Created 02-17-2017 11:13 AM
I have 5 tables belonging to different schemas but have common fields. I need to perform a complex join to fetch data for analysis. I want to store the results in HIVE. Can I do this using sqoop?
Created 02-17-2017 01:03 PM
To add the @Artem Ervits's solution - consider saving your complex query in the source RDBMS as a view. Then just call Sqoop specifying the view name instead of a table name. Makes the code nice and clean.
Created 02-17-2017 12:49 PM
Have you looked at free-form query option in sqoop?
https://sqoop.apache.org/docs/1.4.6/SqoopUserGuide.html#_free_form_query_imports
I would suggest to save result of a complex query in a database and sqoop that as one dataset.
There is however a note on free-form queries.
Note |
---|
The facility of using free-form query in the current version of Sqoop is limited to simple queries where there are no ambiguous projections and no OR conditions in the WHERE clause. Use of complex queries such as queries that have sub-queries or joins leading to ambiguous projections can lead to unexpected results.
|
Created 02-20-2017 07:58 AM
Hi @Artem Ervits. Thanks for the reply. I had read on free from query imports but decided against it because we cannot use ANDs and ORs. I will however try and see what happens. I cant work on the second option you and @bpreachuk suggested as i dont have access to create tables/views in the RDBMS. So the way i'll go is try using the free form query. If that doesnt work i'll import the tables as is from the RDBMS and run complex queries using HIVE. I'll update you on how it goes.
Created 02-17-2017 01:03 PM
To add the @Artem Ervits's solution - consider saving your complex query in the source RDBMS as a view. Then just call Sqoop specifying the view name instead of a table name. Makes the code nice and clean.
Created 02-27-2017 08:02 AM
I was able to import all tables in the following format:
sqoop import -connect jdbc:oracle:thin:@<fdqn>/<server> -username <username> -P -table CUST_NAV -columns "<column names separated by commas" -hive-import -hive-table databasenameinhive.New_CUST_NAV -target-dir 'location in hdfs'
@bpreachuk I understood the workaround in my problem using your suggestion. I'll import all tables as is from the oracle db and create different views which i can then use in my select statements.
Thanks guys.

[WHAT YOU ARE ASKED TO DO] Return the passage of the Sqoop forum thread from "Created 02-17-2017 12:49" up to and including "to unexpected results.", copied word for word.

[DATA EXCERPTS]
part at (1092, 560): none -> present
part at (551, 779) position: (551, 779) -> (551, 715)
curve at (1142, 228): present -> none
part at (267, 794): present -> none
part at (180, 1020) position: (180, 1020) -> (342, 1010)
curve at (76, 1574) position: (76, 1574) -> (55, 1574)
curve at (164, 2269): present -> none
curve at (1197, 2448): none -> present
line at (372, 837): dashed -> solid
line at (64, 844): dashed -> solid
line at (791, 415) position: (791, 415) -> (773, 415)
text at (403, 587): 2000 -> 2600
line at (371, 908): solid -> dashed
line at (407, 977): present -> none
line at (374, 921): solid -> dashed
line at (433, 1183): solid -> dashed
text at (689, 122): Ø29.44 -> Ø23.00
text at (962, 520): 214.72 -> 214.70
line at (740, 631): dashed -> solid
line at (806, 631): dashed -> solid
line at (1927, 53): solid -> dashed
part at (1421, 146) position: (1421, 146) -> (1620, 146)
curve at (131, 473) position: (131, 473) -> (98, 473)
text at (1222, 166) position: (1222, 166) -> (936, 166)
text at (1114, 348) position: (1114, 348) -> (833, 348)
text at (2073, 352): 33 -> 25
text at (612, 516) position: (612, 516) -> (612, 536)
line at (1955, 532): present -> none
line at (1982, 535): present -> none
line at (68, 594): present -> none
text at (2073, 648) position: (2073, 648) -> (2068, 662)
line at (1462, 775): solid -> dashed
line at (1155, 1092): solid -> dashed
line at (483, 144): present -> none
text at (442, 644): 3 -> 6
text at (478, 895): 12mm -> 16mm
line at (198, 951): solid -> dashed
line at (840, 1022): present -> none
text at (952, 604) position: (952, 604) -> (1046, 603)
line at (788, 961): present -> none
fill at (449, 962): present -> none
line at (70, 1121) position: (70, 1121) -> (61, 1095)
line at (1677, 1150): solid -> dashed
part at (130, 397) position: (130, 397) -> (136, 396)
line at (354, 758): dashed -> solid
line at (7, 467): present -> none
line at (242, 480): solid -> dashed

[THE SOLUTION]
Created 02-17-2017 12:49 PM
Have you looked at free-form query option in sqoop?
https://sqoop.apache.org/docs/1.4.6/SqoopUserGuide.html#_free_form_query_imports
I would suggest to save result of a complex query in a database and sqoop that as one dataset.
There is however a note on free-form queries.
Note |
---|
The facility of using free-form query in the current version of Sqoop is limited to simple queries where there are no ambiguous projections and no OR conditions in the WHERE clause. Use of complex queries such as queries that have sub-queries or joins leading to ambiguous projections can lead to unexpected results.